Israeli research lab JSOF has discovered multiple cybersecurity vulnerabilities impacting hundreds of millions of Internet of Things (IoT) devices across a wide range of industries, including medtech. The risks from the security loopholes, dubbed Ripple20, are high and could allow hackers to take control of infusion pumps remotely and alter medication dosages, according to an example given by the lab.
The Department of Homeland Security's Cybersecurity and Infrastructure Security Agency issued an advisory last week saying it was aware of Ripple20 and warned that "a remote attacker can exploit some of these vulnerabilities to take control of an affected system." CISA's advisory listed medtechs Baxter, B. Braun, and medical imaging company Carestream as being "affected" by the security loopholes. Medtronic and Philips appeared as "not affected" on the list.
While Carestream was not immediately available for comment, Baxter and B. Braun each shared written statements with MedTech Dive calling the vulnerabilities low risk and manageable
The Ripple20 vulnerabilities identified by JSOF were discovered in code offered by Ohio-based third party software company Treck, which serves a large number of IoT device manufacturers. The issues stem specifically from Treck's software library, which has been widely disseminated.

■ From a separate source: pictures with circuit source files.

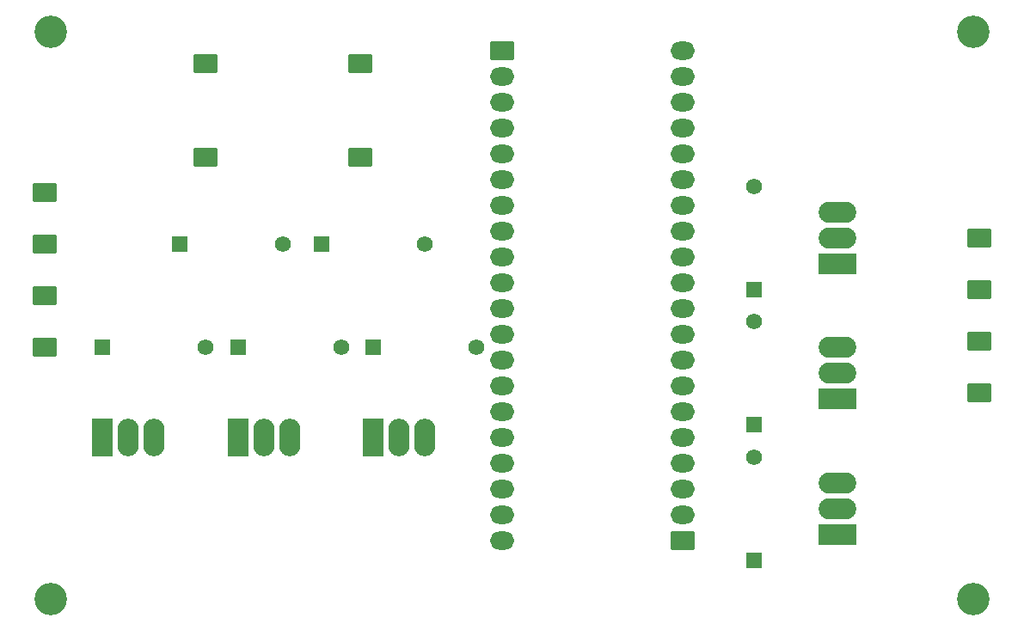
<source format=gbr>
G04 --- HEADER BEGIN --- *
G04 #@! TF.GenerationSoftware,LibrePCB,LibrePCB,1.1.0*
G04 #@! TF.CreationDate,2024-10-06T22:41:27*
G04 #@! TF.ProjectId,phase1,27a80e89-1002-442c-b00c-c9f2b2e6cdd7,v1*
G04 #@! TF.Part,Single*
G04 #@! TF.SameCoordinates*
G04 #@! TF.FileFunction,Soldermask,Bot*
G04 #@! TF.FilePolarity,Negative*
%FSLAX66Y66*%
%MOMM*%
G01*
G75*
G04 --- HEADER END --- *
G04 --- APERTURE LIST BEGIN --- *
%AMROUNDEDRECT10*20,1,1.787,-1.095,0.0,1.095,0.0,0.0*20,1,1.587,-1.195,0.0,1.195,0.0,0.0*1,1,0.2,-1.095,0.7935*1,1,0.2,1.095,0.7935*1,1,0.2,1.095,-0.7935*1,1,0.2,-1.095,-0.7935*%
%ADD10ROUNDEDRECT10*%
%ADD11C,1.56*%
%AMROUNDEDRECT12*20,1,1.56,-0.68,0.0,0.68,0.0,0.0*20,1,1.36,-0.78,0.0,0.78,0.0,0.0*1,1,0.2,-0.68,0.68*1,1,0.2,0.68,0.68*1,1,0.2,0.68,-0.68*1,1,0.2,-0.68,-0.68*%
%ADD12ROUNDEDRECT12*%
%ADD13O,2.39X1.787*%
%ADD14O,3.7X2.1*%
%AMROUNDEDRECT15*20,1,2.1,-1.75,0.0,1.75,0.0,0.0*20,1,1.9,-1.85,0.0,1.85,0.0,0.0*1,1,0.2,-1.75,0.95*1,1,0.2,1.75,0.95*1,1,0.2,1.75,-0.95*1,1,0.2,-1.75,-0.95*%
%ADD15ROUNDEDRECT15*%
%ADD16O,2.1X3.7*%
%AMROUNDEDRECT17*20,1,2.1,-1.75,0.0,1.75,0.0,90.0*20,1,1.9,-1.85,0.0,1.85,0.0,90.0*1,1,0.2,-0.95,-1.75*1,1,0.2,-0.95,1.75*1,1,0.2,0.95,1.75*1,1,0.2,0.95,-1.75*%
%ADD17ROUNDEDRECT17*%
%ADD18C,3.2*%
G04 --- APERTURE LIST END --- *
G04 --- BOARD BEGIN --- *
D10*
G04 #@! TO.C,GND*
X3175000Y43815000D03*
D11*
G04 #@! TO.C,R8*
X19050000Y28575000D03*
D12*
X8890000Y28575000D03*
D10*
G04 #@! TO.C,R/GRN*
X95250000Y39370000D03*
G04 #@! TO.C,LIN_12V*
X3175000Y38735000D03*
D13*
G04 #@! TO.C,PICO_1-20*
X48260000Y17145000D03*
X48260000Y50165000D03*
X48260000Y12065000D03*
X48260000Y9525000D03*
X48260000Y19685000D03*
X48260000Y22225000D03*
X48260000Y24765000D03*
X48260000Y34925000D03*
D10*
X48260000Y57785000D03*
D13*
X48260000Y29845000D03*
X48260000Y42545000D03*
X48260000Y40005000D03*
X48260000Y27305000D03*
X48260000Y14605000D03*
X48260000Y45085000D03*
X48260000Y52705000D03*
X48260000Y55245000D03*
X48260000Y37465000D03*
X48260000Y32385000D03*
X48260000Y47625000D03*
D11*
G04 #@! TO.C,R3*
X73025000Y44450000D03*
D12*
X73025000Y34290000D03*
D11*
G04 #@! TO.C,R5*
X73025000Y17780000D03*
D12*
X73025000Y7620000D03*
D11*
G04 #@! TO.C,R1*
X26670000Y38735000D03*
D12*
X16510000Y38735000D03*
D14*
G04 #@! TO.C,Q4*
X81280000Y41910000D03*
X81280000Y39370000D03*
D15*
X81280000Y36830000D03*
D16*
G04 #@! TO.C,Q1*
X40640000Y19685000D03*
X38100000Y19685000D03*
D17*
X35560000Y19685000D03*
D10*
G04 #@! TO.C,G/WHT*
X95250000Y24130000D03*
D14*
G04 #@! TO.C,Q6*
X81280000Y15240000D03*
X81280000Y12700000D03*
D15*
X81280000Y10160000D03*
D11*
G04 #@! TO.C,R6*
X45720000Y28575000D03*
D12*
X35560000Y28575000D03*
D11*
G04 #@! TO.C,R2*
X40640000Y38735000D03*
D12*
X30480000Y38735000D03*
D10*
G04 #@! TO.C,In+*
X19050000Y47307500D03*
G04 #@! TO.C,T/BRN*
X95250000Y29210000D03*
D16*
G04 #@! TO.C,Q3*
X13970000Y19685000D03*
X11430000Y19685000D03*
D17*
X8890000Y19685000D03*
D11*
G04 #@! TO.C,R4*
X73025000Y31115000D03*
D12*
X73025000Y20955000D03*
D10*
G04 #@! TO.C,L/YLW*
X95250000Y34290000D03*
G04 #@! TO.C,Out-*
X34290000Y56515000D03*
G04 #@! TO.C,12V*
X3175000Y33655000D03*
G04 #@! TO.C,DNC*
X3175000Y28575000D03*
D13*
G04 #@! TO.C,PICO_21-40*
X66040000Y50165000D03*
X66040000Y17145000D03*
X66040000Y55245000D03*
X66040000Y57785000D03*
X66040000Y47625000D03*
X66040000Y45085000D03*
X66040000Y42545000D03*
X66040000Y32385000D03*
D10*
X66040000Y9525000D03*
D13*
X66040000Y37465000D03*
X66040000Y24765000D03*
X66040000Y27305000D03*
X66040000Y40005000D03*
X66040000Y52705000D03*
X66040000Y22225000D03*
X66040000Y14605000D03*
X66040000Y12065000D03*
X66040000Y29845000D03*
X66040000Y34925000D03*
X66040000Y19685000D03*
D16*
G04 #@! TO.C,Q2*
X27305000Y19685000D03*
X24765000Y19685000D03*
D17*
X22225000Y19685000D03*
D11*
G04 #@! TO.C,R7*
X32385000Y28575000D03*
D12*
X22225000Y28575000D03*
D10*
G04 #@! TO.C,Out+*
X34290000Y47307500D03*
G04 #@! TO.C,In-*
X19050000Y56515000D03*
D14*
G04 #@! TO.C,Q5*
X81280000Y28575000D03*
X81280000Y26035000D03*
D15*
X81280000Y23495000D03*
D18*
G04 #@! TD*
X3810000Y59690000D03*
X94615000Y3810000D03*
X3810000Y3810000D03*
X94615000Y59690000D03*
G04 --- BOARD END --- *
G04 #@! TF.MD5,580fcdf721946404889c7cf497a14703*
M02*

</source>
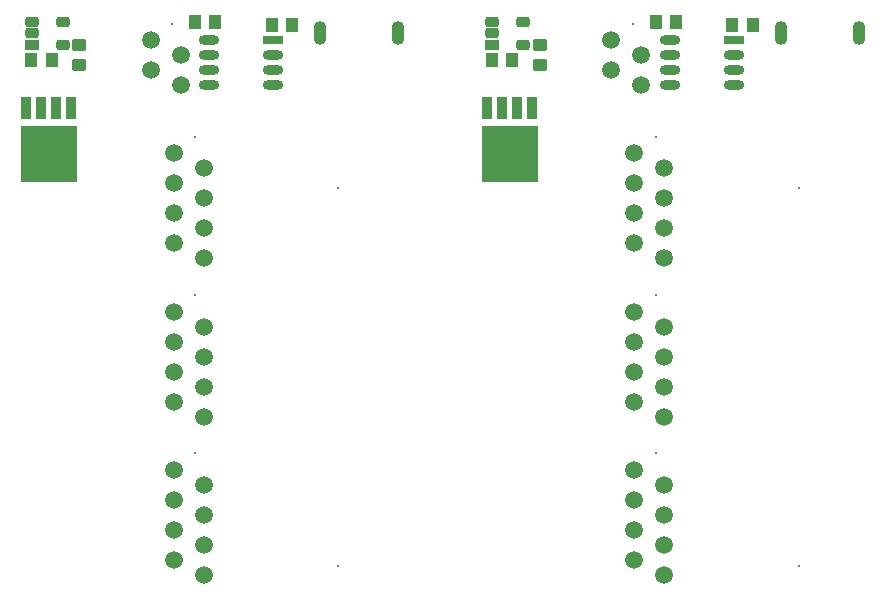
<source format=gbs>
G04*
G04 #@! TF.GenerationSoftware,Altium Limited,Altium Designer,21.6.1 (37)*
G04*
G04 Layer_Color=16711935*
%FSLAX25Y25*%
%MOIN*%
G70*
G04*
G04 #@! TF.SameCoordinates,FC2F02F7-AC22-4359-8BDB-CA83A4D5B66C*
G04*
G04*
G04 #@! TF.FilePolarity,Negative*
G04*
G01*
G75*
G04:AMPARAMS|DCode=42|XSize=47.24mil|YSize=43.31mil|CornerRadius=8.37mil|HoleSize=0mil|Usage=FLASHONLY|Rotation=0.000|XOffset=0mil|YOffset=0mil|HoleType=Round|Shape=RoundedRectangle|*
%AMROUNDEDRECTD42*
21,1,0.04724,0.02657,0,0,0.0*
21,1,0.03051,0.04331,0,0,0.0*
1,1,0.01673,0.01526,-0.01329*
1,1,0.01673,-0.01526,-0.01329*
1,1,0.01673,-0.01526,0.01329*
1,1,0.01673,0.01526,0.01329*
%
%ADD42ROUNDEDRECTD42*%
%ADD46O,0.04331X0.07874*%
%ADD47C,0.00787*%
%ADD48C,0.05906*%
G04:AMPARAMS|DCode=49|XSize=47.24mil|YSize=43.31mil|CornerRadius=8.37mil|HoleSize=0mil|Usage=FLASHONLY|Rotation=90.000|XOffset=0mil|YOffset=0mil|HoleType=Round|Shape=RoundedRectangle|*
%AMROUNDEDRECTD49*
21,1,0.04724,0.02657,0,0,90.0*
21,1,0.03051,0.04331,0,0,90.0*
1,1,0.01673,0.01329,0.01526*
1,1,0.01673,0.01329,-0.01526*
1,1,0.01673,-0.01329,-0.01526*
1,1,0.01673,-0.01329,0.01526*
%
%ADD49ROUNDEDRECTD49*%
%ADD50O,0.06890X0.03150*%
%ADD51R,0.06890X0.03150*%
%ADD52R,0.04724X0.03386*%
G04:AMPARAMS|DCode=53|XSize=47.24mil|YSize=33.86mil|CornerRadius=10.43mil|HoleSize=0mil|Usage=FLASHONLY|Rotation=0.000|XOffset=0mil|YOffset=0mil|HoleType=Round|Shape=RoundedRectangle|*
%AMROUNDEDRECTD53*
21,1,0.04724,0.01299,0,0,0.0*
21,1,0.02638,0.03386,0,0,0.0*
1,1,0.02087,0.01319,-0.00650*
1,1,0.02087,-0.01319,-0.00650*
1,1,0.02087,-0.01319,0.00650*
1,1,0.02087,0.01319,0.00650*
%
%ADD53ROUNDEDRECTD53*%
%ADD54R,0.18587X0.18987*%
%ADD55R,0.03187X0.07287*%
D42*
X20079Y185236D02*
D03*
Y178543D02*
D03*
X173622Y185236D02*
D03*
Y178543D02*
D03*
D46*
X126378Y189370D02*
D03*
X100394D02*
D03*
X279921D02*
D03*
X253937D02*
D03*
D47*
X106299Y137795D02*
D03*
Y11811D02*
D03*
X58661Y49213D02*
D03*
Y101969D02*
D03*
X51024Y192402D02*
D03*
X58661Y154724D02*
D03*
X259842Y137795D02*
D03*
Y11811D02*
D03*
X212205Y49213D02*
D03*
Y101969D02*
D03*
X204567Y192402D02*
D03*
X212205Y154724D02*
D03*
D48*
X51575Y43701D02*
D03*
X61575Y38701D02*
D03*
X51575Y33701D02*
D03*
X61575Y28701D02*
D03*
X51575Y23701D02*
D03*
X61575Y18701D02*
D03*
X51575Y13701D02*
D03*
X61575Y8701D02*
D03*
Y61457D02*
D03*
X51575Y66457D02*
D03*
X61575Y71457D02*
D03*
X51575Y76457D02*
D03*
X61575Y81457D02*
D03*
X51575Y86457D02*
D03*
X61575Y91457D02*
D03*
X51575Y96457D02*
D03*
X53937Y171890D02*
D03*
X43937Y176890D02*
D03*
X53937Y181890D02*
D03*
X43937Y186890D02*
D03*
X61575Y114213D02*
D03*
X51575Y119213D02*
D03*
X61575Y124213D02*
D03*
X51575Y129213D02*
D03*
X61575Y134213D02*
D03*
X51575Y139213D02*
D03*
X61575Y144213D02*
D03*
X51575Y149213D02*
D03*
X205118Y43701D02*
D03*
X215118Y38701D02*
D03*
X205118Y33701D02*
D03*
X215118Y28701D02*
D03*
X205118Y23701D02*
D03*
X215118Y18701D02*
D03*
X205118Y13701D02*
D03*
X215118Y8701D02*
D03*
Y61457D02*
D03*
X205118Y66457D02*
D03*
X215118Y71457D02*
D03*
X205118Y76457D02*
D03*
X215118Y81457D02*
D03*
X205118Y86457D02*
D03*
X215118Y91457D02*
D03*
X205118Y96457D02*
D03*
X207480Y171890D02*
D03*
X197480Y176890D02*
D03*
X207480Y181890D02*
D03*
X197480Y186890D02*
D03*
X215118Y114213D02*
D03*
X205118Y119213D02*
D03*
X215118Y124213D02*
D03*
X205118Y129213D02*
D03*
X215118Y134213D02*
D03*
X205118Y139213D02*
D03*
X215118Y144213D02*
D03*
X205118Y149213D02*
D03*
D49*
X90945Y191929D02*
D03*
X84252D02*
D03*
X65354Y192913D02*
D03*
X58661D02*
D03*
X4134Y180315D02*
D03*
X10827D02*
D03*
X244488Y191929D02*
D03*
X237795D02*
D03*
X218898Y192913D02*
D03*
X212205D02*
D03*
X157677Y180315D02*
D03*
X164370D02*
D03*
D50*
X63386Y172087D02*
D03*
Y177087D02*
D03*
Y182087D02*
D03*
Y187087D02*
D03*
X84646Y172087D02*
D03*
Y177087D02*
D03*
Y182087D02*
D03*
X216929Y172087D02*
D03*
Y177087D02*
D03*
Y182087D02*
D03*
Y187087D02*
D03*
X238189Y172087D02*
D03*
Y177087D02*
D03*
Y182087D02*
D03*
D51*
X84646Y187087D02*
D03*
X238189D02*
D03*
D52*
X4213Y185433D02*
D03*
X157756D02*
D03*
D53*
X4213Y189173D02*
D03*
Y192913D02*
D03*
X14567Y185433D02*
D03*
Y192913D02*
D03*
X157756Y189173D02*
D03*
Y192913D02*
D03*
X168110Y185433D02*
D03*
Y192913D02*
D03*
D54*
X9980Y149140D02*
D03*
X163524D02*
D03*
D55*
X17480Y164173D02*
D03*
X12480D02*
D03*
X7480D02*
D03*
X2480D02*
D03*
X171024D02*
D03*
X166024D02*
D03*
X161024D02*
D03*
X156024D02*
D03*
M02*

</source>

"Affected vendors range from one-person boutique shops to Fortune 500 multinational corporations, including HP, Schneider Electric, Intel, Rockwell Automation, Caterpillar, Baxter, as well as many other major international vendors suspected of being of vulnerable in medical, transportation, industrial control, enterprise, energy (oil/gas), telecom, retail and commerce, and other industries," according to JSOF, a cybersecurity firm that says it caters to big corporations.
Nick Yuran, CEO of cybersecurity consultancy Harbor Labs in Baltimore, says his firm is actively following the Ripple20 vulnerabilities and issued a rare security alert to all of its clients, including infusion pump customers, urging them to inspect their systems and confirm whether they employ the Treck stack.
"In the most severe cases, an attacker may perform remote code execution, which gives the attacker complete control of the device," Yuran said. "We are advising our clients to take Ripple20 very seriously."